Required action: Copy the text of each of the records below word for word, omitting the pictures.

Exercise data:
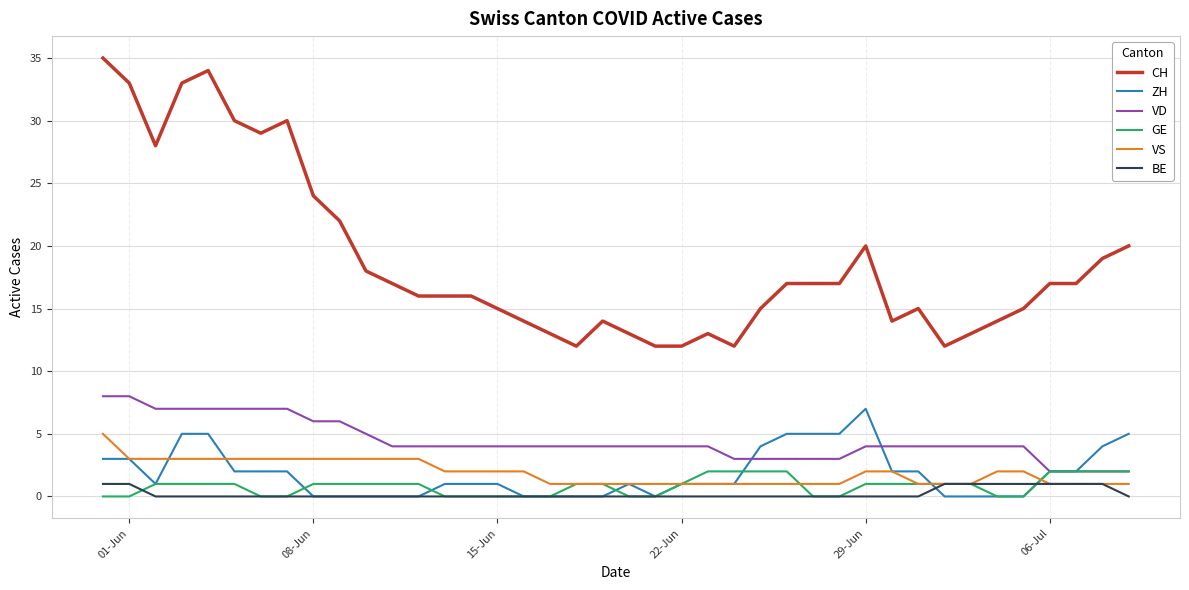

Which series has the largest total across all categories?

CH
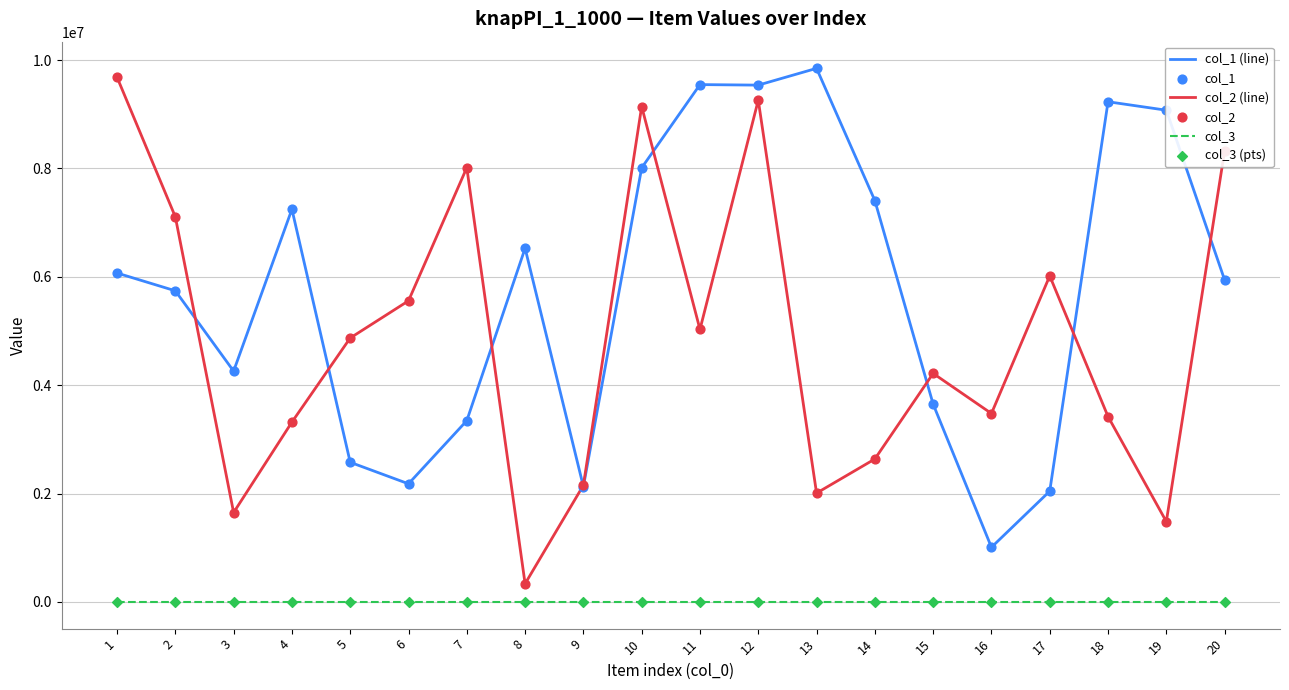

What is the total value across all series at 2?

12849836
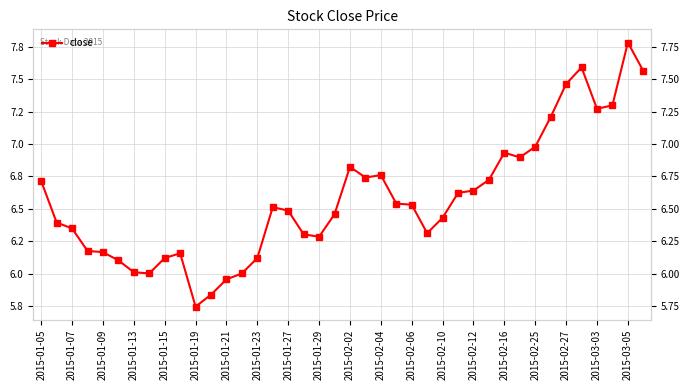

Where is the data nearest to the value 6?

2015-01-23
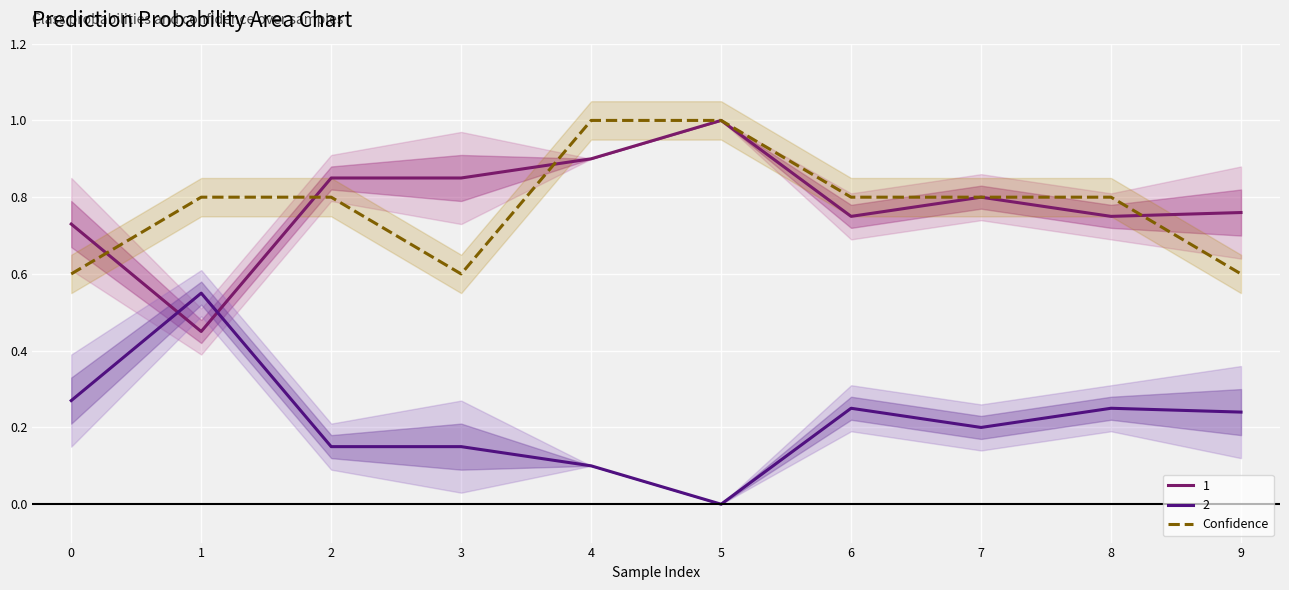

The value at 3 is 0.3. True or false?

False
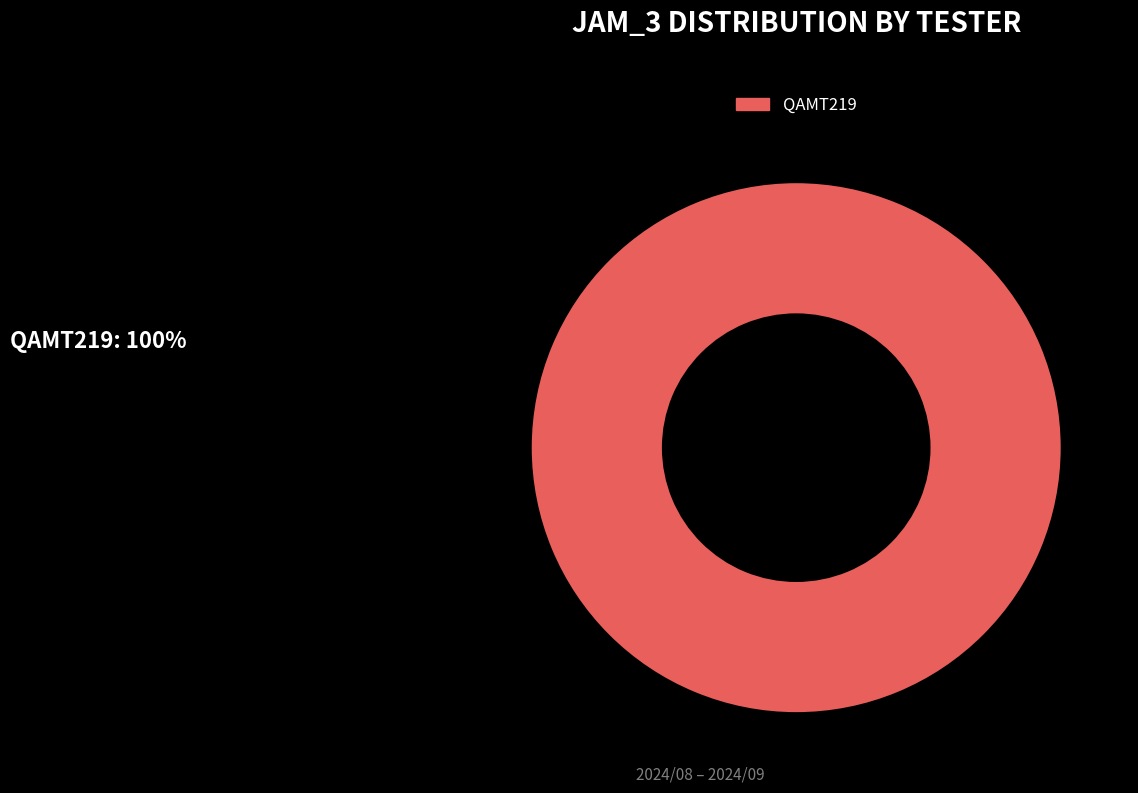

True or false: QAMT219 accounts for 100% of the total.

True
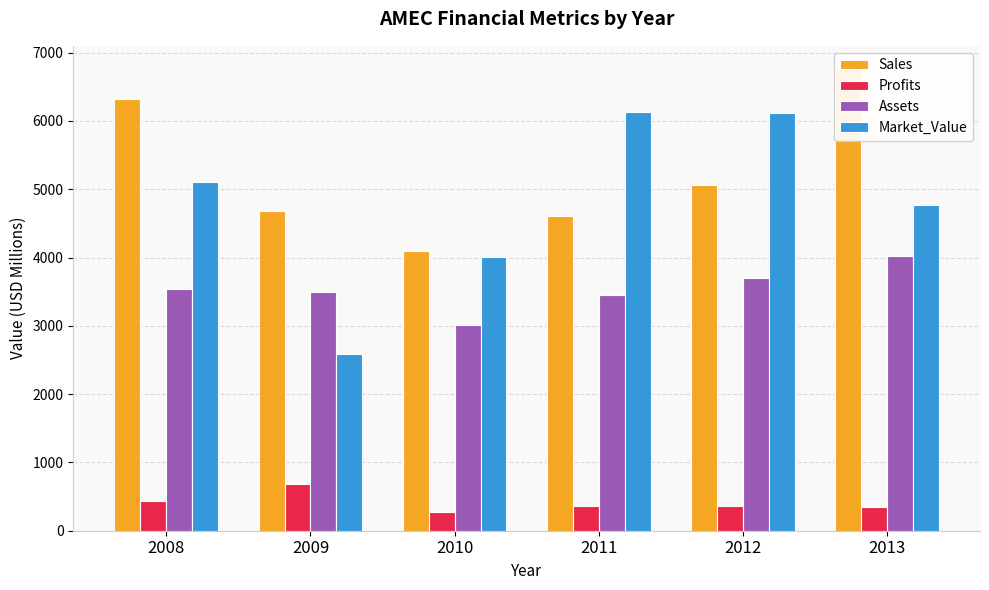

Read the Profits value at 2010.

280.0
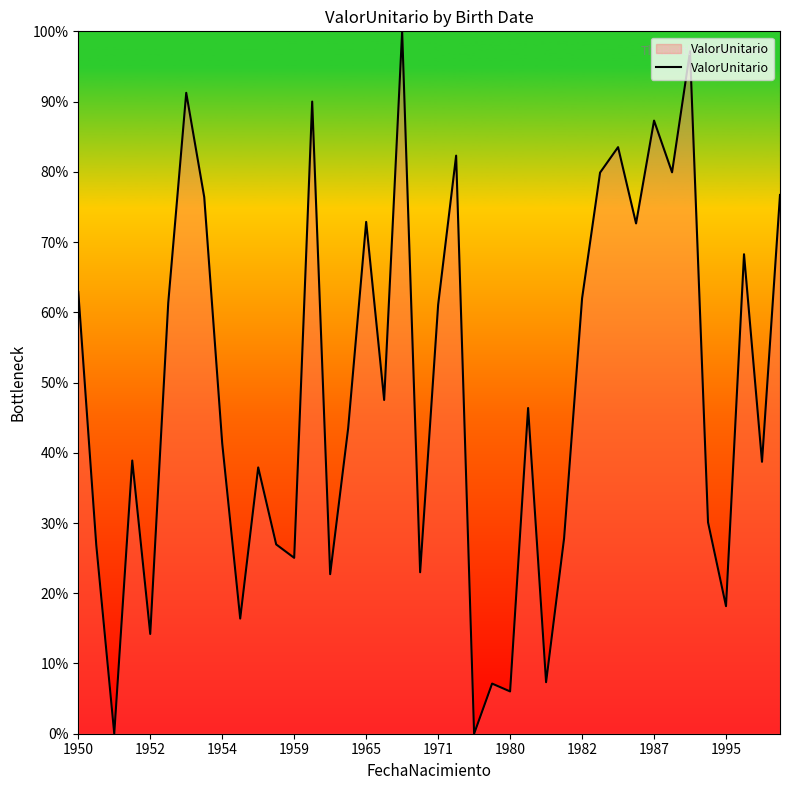

What is the difference between the maximum and minimum values?

100.0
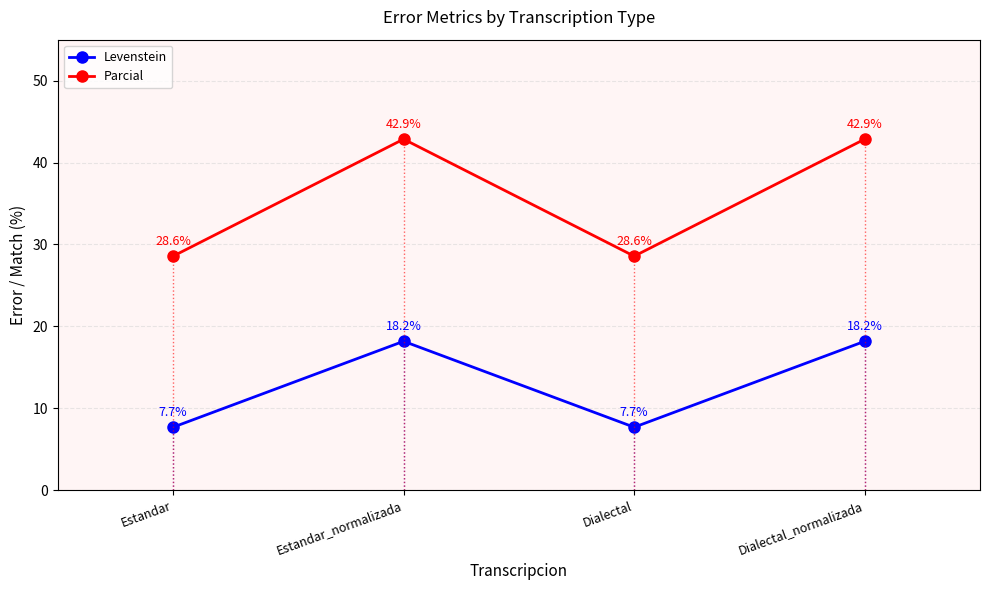

What is the label of the 1st point from the right?

Dialectal_normalizada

The completed task:
Which series has the largest total across all categories?

CH

What is the total value across all series at 2?

12849836

Where is the data nearest to the value 6?

2015-01-23

The value at 3 is 0.3. True or false?

False

True or false: QAMT219 accounts for 100% of the total.

True

Read the Profits value at 2010.

280.0

What is the difference between the maximum and minimum values?

100.0

What is the label of the 1st point from the right?

Dialectal_normalizada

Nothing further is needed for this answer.